[[ EXTRACT PROVIDED, beginning ]]

Sources: Trace2Skill — deepening existing skills, the overfitting failure mode, conflict detection (arXiv 2603.25158); SkillOpt — bounded edits + a held-out gate that accepts only validation-improving edits (arXiv 2605.23904); SkillRevise — trace-conditioned skill revision (arXiv 2606.01139); skills as version-controlled files updated when a failure pattern recurs (Externalization in LLM Agents, arXiv 2604.08224).

[[ EXTRACT PROVIDED, end ]]

**TASK 1**: Repeat the stretch of the sources list from "Sources: Trace2Skill —" through "Agents, arXiv 2604.08224)." word for word.
**TASK 2**:
Answer these questions from the sources list:
(a) What arXiv number is given for SkillOpt?
(b) How does the sources list describe SkillRevise?
(c) When are skills kept as version-controlled files updated?

[[ GIVEN INFORMATION, beginning ]]

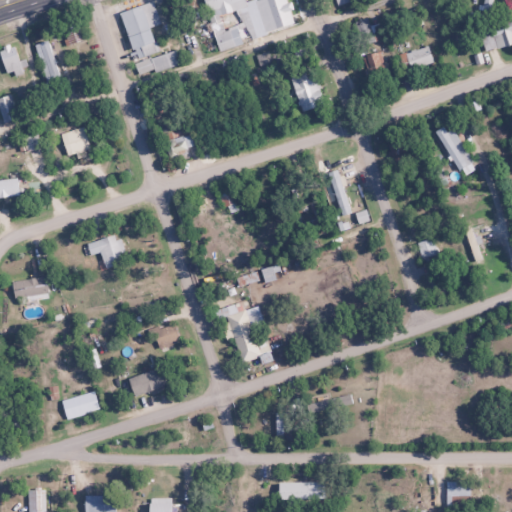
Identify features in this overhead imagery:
road: (4, 1)
building: (487, 2)
building: (227, 21)
building: (138, 31)
building: (367, 31)
building: (74, 35)
building: (497, 37)
road: (253, 43)
building: (418, 57)
building: (48, 60)
building: (11, 61)
building: (161, 61)
building: (374, 63)
building: (307, 91)
building: (7, 108)
building: (74, 141)
building: (453, 148)
road: (254, 158)
road: (371, 160)
building: (8, 187)
building: (338, 192)
road: (159, 197)
building: (229, 201)
building: (361, 216)
building: (106, 249)
building: (427, 251)
building: (29, 287)
building: (241, 332)
building: (164, 334)
building: (144, 381)
road: (256, 382)
building: (329, 403)
building: (81, 404)
building: (279, 425)
road: (227, 426)
road: (284, 457)
building: (457, 493)
building: (36, 499)
building: (99, 503)
building: (158, 504)
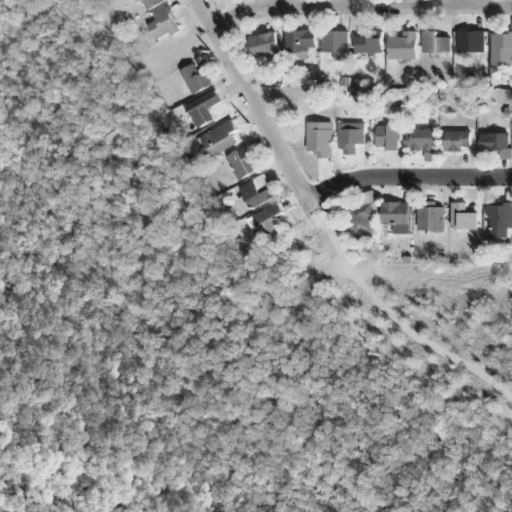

[[ GIVEN INFORMATION, end ]]

**RESPONSE AREA 1**:
Sources: Trace2Skill — deepening existing skills, the overfitting failure mode, conflict detection (arXiv 2603.25158); SkillOpt — bounded edits + a held-out gate that accepts only validation-improving edits (arXiv 2605.23904); SkillRevise — trace-conditioned skill revision (arXiv 2606.01139); skills as version-controlled files updated when a failure pattern recurs (Externalization in LLM Agents, arXiv 2604.08224).

**RESPONSE AREA 2**:
(a) arXiv 2605.23904
(b) As trace-conditioned skill revision
(c) When a failure pattern recurs